>>>>>

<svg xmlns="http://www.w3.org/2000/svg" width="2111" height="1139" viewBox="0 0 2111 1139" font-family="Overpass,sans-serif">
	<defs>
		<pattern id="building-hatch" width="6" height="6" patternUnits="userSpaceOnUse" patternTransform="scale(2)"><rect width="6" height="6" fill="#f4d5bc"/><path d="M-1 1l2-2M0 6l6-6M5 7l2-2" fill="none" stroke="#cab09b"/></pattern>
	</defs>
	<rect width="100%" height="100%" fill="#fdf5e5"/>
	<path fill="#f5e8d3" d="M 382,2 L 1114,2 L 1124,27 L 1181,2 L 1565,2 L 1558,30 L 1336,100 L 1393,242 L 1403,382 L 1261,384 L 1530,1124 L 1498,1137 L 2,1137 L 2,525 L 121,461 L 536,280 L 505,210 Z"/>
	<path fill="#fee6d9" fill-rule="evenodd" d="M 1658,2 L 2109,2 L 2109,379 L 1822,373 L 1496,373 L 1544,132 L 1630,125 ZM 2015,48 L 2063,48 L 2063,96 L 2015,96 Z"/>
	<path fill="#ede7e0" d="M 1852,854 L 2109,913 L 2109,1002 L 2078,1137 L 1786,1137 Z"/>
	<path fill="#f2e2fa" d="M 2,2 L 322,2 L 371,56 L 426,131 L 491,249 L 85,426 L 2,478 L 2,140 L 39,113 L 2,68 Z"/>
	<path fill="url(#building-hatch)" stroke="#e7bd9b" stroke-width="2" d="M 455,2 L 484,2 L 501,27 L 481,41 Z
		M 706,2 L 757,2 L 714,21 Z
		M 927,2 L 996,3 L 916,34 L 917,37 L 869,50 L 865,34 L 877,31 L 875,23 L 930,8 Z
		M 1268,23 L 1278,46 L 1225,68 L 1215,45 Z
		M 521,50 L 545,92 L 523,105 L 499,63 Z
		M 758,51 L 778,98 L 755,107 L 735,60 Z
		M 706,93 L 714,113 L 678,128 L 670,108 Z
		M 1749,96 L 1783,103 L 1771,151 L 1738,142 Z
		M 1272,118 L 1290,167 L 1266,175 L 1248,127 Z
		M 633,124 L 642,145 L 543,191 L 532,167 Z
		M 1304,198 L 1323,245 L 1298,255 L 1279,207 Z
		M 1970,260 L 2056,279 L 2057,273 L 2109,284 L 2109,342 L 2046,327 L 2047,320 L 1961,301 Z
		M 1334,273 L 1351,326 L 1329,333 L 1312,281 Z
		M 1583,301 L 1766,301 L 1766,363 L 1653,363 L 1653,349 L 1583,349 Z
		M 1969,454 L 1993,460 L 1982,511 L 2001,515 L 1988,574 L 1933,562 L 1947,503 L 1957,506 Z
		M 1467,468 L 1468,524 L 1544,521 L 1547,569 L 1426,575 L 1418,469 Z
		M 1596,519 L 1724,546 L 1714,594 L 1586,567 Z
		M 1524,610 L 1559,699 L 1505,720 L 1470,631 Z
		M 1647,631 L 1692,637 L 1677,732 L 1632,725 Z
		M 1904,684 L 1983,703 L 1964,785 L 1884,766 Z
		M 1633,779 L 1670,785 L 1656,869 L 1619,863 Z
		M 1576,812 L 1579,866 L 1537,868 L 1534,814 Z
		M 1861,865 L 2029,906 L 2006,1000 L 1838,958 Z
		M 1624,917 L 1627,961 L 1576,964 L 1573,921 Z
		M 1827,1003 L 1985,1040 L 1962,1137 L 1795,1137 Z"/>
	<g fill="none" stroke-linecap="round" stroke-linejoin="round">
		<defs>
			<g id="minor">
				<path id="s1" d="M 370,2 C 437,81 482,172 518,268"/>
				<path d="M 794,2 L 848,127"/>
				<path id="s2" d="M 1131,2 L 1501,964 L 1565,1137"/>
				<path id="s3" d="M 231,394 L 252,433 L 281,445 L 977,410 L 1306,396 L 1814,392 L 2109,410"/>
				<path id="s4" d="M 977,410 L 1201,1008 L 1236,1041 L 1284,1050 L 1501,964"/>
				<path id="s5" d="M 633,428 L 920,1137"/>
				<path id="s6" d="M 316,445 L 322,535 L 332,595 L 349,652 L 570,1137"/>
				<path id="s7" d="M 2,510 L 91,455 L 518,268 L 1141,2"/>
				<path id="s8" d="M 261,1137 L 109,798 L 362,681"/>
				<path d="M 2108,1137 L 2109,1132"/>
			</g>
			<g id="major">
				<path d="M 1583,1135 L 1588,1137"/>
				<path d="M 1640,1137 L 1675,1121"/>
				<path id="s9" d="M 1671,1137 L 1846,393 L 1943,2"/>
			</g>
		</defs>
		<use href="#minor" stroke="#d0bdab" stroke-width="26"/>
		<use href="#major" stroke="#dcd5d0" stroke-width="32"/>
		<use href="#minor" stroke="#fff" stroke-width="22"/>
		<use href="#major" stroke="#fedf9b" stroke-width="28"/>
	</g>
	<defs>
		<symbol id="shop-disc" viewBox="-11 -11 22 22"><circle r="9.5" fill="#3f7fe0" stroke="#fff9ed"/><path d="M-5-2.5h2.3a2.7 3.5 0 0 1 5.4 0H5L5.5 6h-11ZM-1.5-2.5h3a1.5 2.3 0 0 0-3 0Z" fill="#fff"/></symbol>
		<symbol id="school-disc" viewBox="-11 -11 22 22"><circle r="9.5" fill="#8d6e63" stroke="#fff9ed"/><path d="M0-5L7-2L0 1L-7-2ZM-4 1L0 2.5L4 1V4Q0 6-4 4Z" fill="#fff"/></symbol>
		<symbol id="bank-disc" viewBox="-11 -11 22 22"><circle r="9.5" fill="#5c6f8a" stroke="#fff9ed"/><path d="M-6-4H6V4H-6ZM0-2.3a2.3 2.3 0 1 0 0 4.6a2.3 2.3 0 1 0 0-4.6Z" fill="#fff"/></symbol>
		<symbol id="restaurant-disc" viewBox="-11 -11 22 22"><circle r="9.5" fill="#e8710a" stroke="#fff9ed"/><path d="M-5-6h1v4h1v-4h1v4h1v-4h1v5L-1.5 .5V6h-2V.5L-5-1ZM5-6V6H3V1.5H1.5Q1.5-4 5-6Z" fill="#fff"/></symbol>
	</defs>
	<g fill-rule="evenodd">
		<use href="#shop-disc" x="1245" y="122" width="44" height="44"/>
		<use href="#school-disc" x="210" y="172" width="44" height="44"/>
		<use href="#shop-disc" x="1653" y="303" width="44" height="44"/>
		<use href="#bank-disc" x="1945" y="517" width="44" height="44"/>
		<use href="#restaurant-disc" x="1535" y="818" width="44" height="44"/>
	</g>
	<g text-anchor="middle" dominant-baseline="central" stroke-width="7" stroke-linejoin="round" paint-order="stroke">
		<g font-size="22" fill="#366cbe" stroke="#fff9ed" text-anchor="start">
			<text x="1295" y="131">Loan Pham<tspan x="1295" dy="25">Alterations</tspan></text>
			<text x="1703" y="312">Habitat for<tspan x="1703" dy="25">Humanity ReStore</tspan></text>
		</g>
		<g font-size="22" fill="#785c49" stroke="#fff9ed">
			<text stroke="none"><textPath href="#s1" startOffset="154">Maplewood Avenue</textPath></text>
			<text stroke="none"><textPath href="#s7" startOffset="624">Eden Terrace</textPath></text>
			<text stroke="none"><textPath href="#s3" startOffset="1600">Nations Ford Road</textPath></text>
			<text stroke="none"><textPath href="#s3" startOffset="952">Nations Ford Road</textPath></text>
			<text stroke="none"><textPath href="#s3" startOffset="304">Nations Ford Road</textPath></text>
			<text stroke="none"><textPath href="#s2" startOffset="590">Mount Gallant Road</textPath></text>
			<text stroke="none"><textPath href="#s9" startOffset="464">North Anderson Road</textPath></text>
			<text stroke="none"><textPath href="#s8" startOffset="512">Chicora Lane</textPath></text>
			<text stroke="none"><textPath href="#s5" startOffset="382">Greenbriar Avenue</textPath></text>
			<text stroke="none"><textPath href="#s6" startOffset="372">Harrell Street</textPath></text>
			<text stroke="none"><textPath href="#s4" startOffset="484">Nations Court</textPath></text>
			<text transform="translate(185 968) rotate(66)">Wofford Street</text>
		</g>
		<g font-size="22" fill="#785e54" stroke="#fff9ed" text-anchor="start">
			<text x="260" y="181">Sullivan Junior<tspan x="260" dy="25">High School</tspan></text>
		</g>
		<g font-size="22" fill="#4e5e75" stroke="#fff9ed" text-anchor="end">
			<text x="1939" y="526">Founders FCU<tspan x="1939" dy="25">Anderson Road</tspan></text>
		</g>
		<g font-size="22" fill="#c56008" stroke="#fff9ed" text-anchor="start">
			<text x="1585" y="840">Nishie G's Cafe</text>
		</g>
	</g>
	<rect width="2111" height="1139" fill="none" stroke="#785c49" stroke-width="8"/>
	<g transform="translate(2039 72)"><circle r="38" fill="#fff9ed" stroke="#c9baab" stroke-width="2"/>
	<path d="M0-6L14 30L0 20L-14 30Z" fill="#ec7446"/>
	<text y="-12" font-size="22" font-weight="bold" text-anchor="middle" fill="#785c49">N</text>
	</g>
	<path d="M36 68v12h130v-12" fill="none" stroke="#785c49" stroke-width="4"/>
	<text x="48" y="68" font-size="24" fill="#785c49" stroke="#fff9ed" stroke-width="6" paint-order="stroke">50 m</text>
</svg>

<<<<<
>>>>>

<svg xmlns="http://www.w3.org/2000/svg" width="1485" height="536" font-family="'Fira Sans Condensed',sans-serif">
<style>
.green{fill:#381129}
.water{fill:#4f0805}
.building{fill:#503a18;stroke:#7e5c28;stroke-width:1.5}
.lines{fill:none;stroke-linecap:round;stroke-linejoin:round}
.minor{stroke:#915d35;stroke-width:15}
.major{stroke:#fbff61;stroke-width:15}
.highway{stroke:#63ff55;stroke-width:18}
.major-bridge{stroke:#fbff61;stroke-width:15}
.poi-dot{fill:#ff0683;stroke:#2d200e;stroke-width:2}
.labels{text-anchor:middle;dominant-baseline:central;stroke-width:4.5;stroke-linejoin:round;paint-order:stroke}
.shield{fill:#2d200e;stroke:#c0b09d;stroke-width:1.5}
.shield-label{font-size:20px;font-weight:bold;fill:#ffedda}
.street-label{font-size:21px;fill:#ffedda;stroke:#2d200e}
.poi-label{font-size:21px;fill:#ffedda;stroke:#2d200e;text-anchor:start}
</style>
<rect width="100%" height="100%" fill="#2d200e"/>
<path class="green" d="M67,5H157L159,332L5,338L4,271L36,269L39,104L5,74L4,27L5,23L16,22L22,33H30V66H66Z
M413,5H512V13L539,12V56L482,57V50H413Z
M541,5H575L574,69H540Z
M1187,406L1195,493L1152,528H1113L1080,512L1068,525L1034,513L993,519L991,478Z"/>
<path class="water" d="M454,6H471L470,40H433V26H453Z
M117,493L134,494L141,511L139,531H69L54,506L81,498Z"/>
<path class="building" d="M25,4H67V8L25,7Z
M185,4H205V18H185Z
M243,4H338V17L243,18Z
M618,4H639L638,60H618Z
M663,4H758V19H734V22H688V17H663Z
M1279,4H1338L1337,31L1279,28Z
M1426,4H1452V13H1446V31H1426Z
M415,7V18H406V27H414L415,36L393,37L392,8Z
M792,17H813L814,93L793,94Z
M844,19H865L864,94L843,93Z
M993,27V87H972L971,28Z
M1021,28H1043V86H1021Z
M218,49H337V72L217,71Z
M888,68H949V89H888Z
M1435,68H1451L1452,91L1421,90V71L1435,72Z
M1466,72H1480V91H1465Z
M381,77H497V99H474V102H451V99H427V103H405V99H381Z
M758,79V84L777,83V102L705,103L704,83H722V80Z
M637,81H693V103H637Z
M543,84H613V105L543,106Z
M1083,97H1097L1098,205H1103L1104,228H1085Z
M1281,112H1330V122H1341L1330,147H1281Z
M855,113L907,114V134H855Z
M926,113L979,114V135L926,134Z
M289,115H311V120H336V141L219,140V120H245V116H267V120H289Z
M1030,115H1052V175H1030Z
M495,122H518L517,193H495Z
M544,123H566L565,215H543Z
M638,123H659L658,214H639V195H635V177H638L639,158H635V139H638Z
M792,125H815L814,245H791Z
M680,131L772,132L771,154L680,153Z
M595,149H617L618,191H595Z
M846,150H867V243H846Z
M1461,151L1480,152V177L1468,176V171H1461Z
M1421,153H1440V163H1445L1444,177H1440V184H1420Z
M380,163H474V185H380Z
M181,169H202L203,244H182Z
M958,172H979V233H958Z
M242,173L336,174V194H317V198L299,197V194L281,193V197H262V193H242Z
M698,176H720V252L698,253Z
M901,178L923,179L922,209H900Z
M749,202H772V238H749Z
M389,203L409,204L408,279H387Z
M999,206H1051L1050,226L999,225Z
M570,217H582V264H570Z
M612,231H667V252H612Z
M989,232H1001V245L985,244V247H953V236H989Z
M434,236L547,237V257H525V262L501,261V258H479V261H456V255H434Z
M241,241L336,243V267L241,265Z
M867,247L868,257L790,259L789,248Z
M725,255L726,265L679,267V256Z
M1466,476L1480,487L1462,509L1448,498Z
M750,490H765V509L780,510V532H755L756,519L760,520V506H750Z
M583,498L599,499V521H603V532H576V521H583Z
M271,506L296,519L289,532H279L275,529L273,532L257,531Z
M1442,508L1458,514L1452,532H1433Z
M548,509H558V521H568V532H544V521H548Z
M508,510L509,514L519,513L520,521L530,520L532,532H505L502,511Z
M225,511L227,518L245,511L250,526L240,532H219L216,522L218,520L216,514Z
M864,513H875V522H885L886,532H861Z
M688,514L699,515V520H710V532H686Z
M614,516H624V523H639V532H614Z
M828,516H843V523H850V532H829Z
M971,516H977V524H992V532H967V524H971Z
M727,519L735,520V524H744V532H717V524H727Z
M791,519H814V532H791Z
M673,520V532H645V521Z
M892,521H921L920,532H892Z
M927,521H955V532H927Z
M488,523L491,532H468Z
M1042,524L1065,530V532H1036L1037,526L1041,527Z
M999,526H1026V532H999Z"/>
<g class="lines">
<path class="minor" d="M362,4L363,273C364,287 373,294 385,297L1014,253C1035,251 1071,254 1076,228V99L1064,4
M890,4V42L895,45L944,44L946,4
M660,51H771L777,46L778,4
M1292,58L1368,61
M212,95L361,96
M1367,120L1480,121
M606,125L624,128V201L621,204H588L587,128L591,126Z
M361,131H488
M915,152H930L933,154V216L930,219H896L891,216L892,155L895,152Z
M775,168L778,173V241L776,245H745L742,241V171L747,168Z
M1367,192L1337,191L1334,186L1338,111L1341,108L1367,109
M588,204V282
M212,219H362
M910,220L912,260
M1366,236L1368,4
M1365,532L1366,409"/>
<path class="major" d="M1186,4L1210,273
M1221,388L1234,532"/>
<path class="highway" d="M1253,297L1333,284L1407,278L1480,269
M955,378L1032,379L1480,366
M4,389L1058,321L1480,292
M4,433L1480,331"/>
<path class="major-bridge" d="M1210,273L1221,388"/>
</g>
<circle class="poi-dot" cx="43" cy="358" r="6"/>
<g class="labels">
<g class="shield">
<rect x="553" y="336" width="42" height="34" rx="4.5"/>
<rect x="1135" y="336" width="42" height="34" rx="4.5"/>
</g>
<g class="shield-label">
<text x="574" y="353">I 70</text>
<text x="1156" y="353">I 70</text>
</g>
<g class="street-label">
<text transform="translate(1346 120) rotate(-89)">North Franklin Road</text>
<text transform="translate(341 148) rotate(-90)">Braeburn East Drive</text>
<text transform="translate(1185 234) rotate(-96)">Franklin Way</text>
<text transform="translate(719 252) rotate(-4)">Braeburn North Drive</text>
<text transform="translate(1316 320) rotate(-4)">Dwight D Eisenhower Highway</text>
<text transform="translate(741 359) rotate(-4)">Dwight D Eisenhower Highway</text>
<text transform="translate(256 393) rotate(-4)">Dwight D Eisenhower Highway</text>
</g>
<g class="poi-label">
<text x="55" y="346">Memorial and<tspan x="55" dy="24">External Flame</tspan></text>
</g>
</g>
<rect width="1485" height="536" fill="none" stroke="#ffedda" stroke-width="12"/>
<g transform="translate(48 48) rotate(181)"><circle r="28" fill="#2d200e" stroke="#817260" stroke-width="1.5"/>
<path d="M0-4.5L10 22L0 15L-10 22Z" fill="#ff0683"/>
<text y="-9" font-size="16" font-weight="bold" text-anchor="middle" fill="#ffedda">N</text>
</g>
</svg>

<<<<<

A single number is expected: how many lines in the records contain the string "round".

4